There were 100 organisations attending, from the Children’s Rights Alliance to Age Action Ireland, from the Irish Cattle and Sheep Farmers Association to the Killybegs Fisherman’s Organisation to Protestant Aid and all points in between.
All had their own proposals, requests, suggestions and demands. No doubt some lowly Department of Finance official, labouring anonymously in the bowels of Merrion Street, has been given the job of totting up the total aggregate cost of all the requests made at the NED. It would not be a small number.
It’s hard to know what to make of the NED. Many officials regard it as a tedious pain in the rear; but most acknowledge that there is a value in inviting in stakeholders and other participants in public debate to have their say and be listened to. And there are many advantages to a broadly consensualist model of policymaking – as long as government keeps a tight hold of the purse strings.

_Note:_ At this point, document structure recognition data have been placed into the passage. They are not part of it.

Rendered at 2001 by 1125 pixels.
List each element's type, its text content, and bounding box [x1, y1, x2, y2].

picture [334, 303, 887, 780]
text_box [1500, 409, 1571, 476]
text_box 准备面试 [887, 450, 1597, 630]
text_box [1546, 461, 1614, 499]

In any event the NED is not really a debate about the budget. That takes place within Government. It is normally a highly secretive process. But not this year, it seems. There are two sides to the argument in Government – the one voiced by the Taoiseach and the one voiced by the two budget Ministers, Paschal Donohoe and Michael McGrath. This is admittedly unusual, but I, for one, commend its spirit of openness.
So what were they saying? Taoiseach first.

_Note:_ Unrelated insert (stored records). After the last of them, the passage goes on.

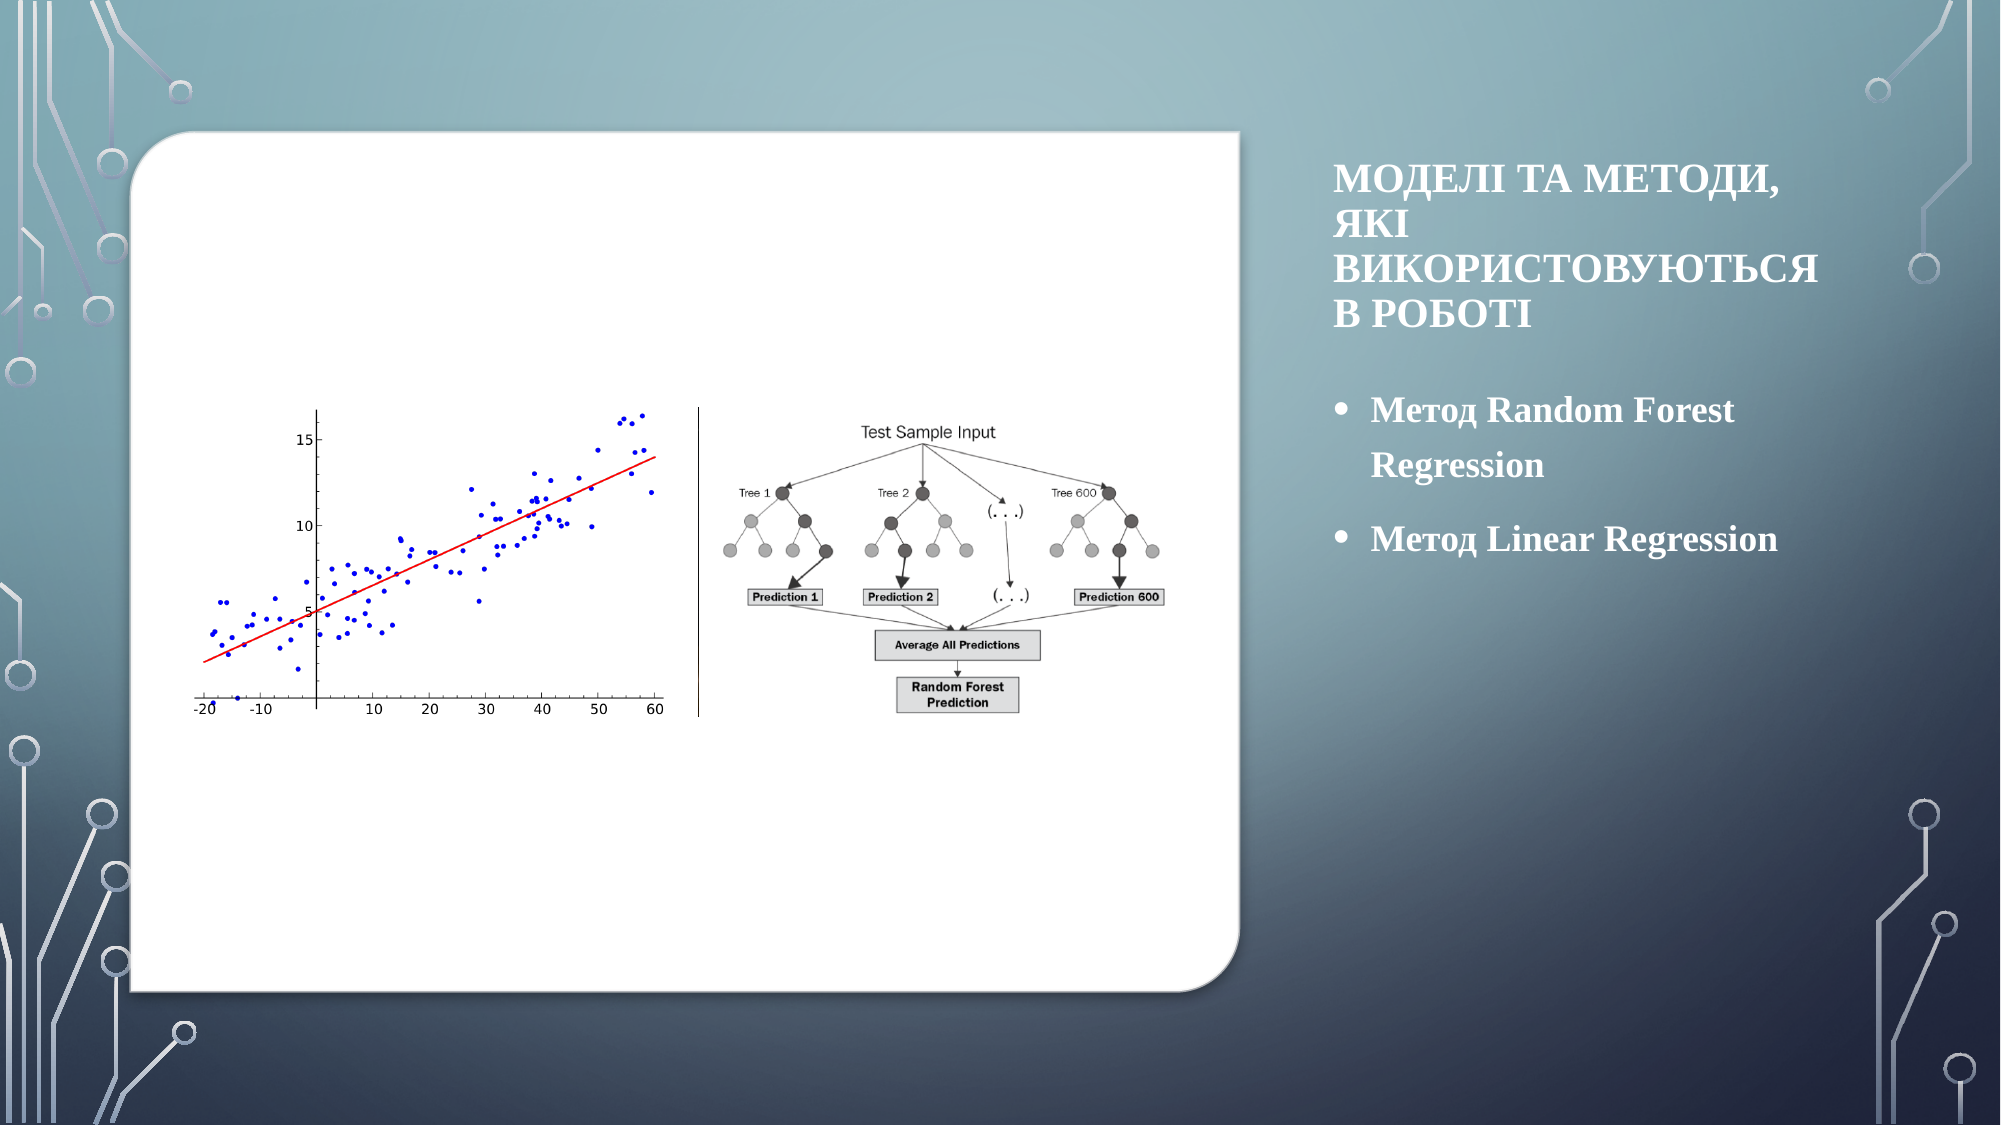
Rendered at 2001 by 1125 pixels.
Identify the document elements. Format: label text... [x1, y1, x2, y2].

text_box [129, 131, 1241, 993]
title моделі та методи, які використовуються в роботі [1318, 101, 1857, 344]
picture [183, 400, 672, 724]
picture [698, 406, 1187, 718]
list Метод Random Forest Regression Метод Linear Regression [1318, 369, 1857, 950]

The Government knows, he said, that “a strong economy has to translate into tangible benefits for our people . . . Right now I know people are still hurting.”
And: “Cost-of-living increases have left them feeling their personal finances are insecure and might not withstand any further shocks. We need to give them a sense of security that the Government get this.”
And: “The cost of living must once again be a focus for Budget 2025, building on the cost-of-living measures in the previous two years.”
So you wouldn’t need to be the most perspicacious observer of politics to know what this means: a big giveaway budget is on the way, with a focus on helping people with the cost of living. In the past two budgets, this is has meant substantial one-off giveaways, such as double welfare payments and energy credits.
If all this was greeted by a cheer from Government candidates all over the country the reaction from McGrath and Donohoe was rather different.
Leave aside McGrath’s insistence that the general election “won’t have an influence” on the budget – which he managed to deliver with a straight face – the message from the two budget boyos was that with inflation under control there was little justification for another glut of one-off giveaways.
“Overall the emphasis should be on permanent measures and permanent changes to our expenditure and taxation framework rather than a large series of one-off measures,” McGrath said.
Donohoe has made clear his position is the same. It is quite a different message from the one espoused by his party leader and Taoiseach. Of Harris’s interventions, one Department of Finance mandarin gasped, “Jesus, he’s worse than Leo.” Expressing concern for the department’s chief economist and prominent fiscal hawk John McCarthy, the mandarin observed, “the smelling salts will have to be administered to poor John Mac”.
Here then is the eternal dilemma of a government approaching an election: how to be prudent, but not too prudent. How to buy the election but not too expensively.
The reality is that another big giveaway budget is inevitable. Donohoe and McGrath have already managed to get their ministerial colleagues to impose some restraints on themselves by setting up the sovereign wealth funds for future investment, effectively taking €6 billion off the table.
That was an achievement of good government which has been underappreciated. One of its consequences is there will be an irresistible push from around the Cabinet table and the wider Government parties to spend in advance of the general election. You got your prudence, they’ll say. Now hand over the cash. The buoyant economy means that both are just about possible.
“We do need to be careful not to overdo it,” says one person who will be closely involved in the process. “You can do too much.”
This is true. It’s important for the Government to maintain economic credibility in the election debates to come. But you can be sure they won’t do too little.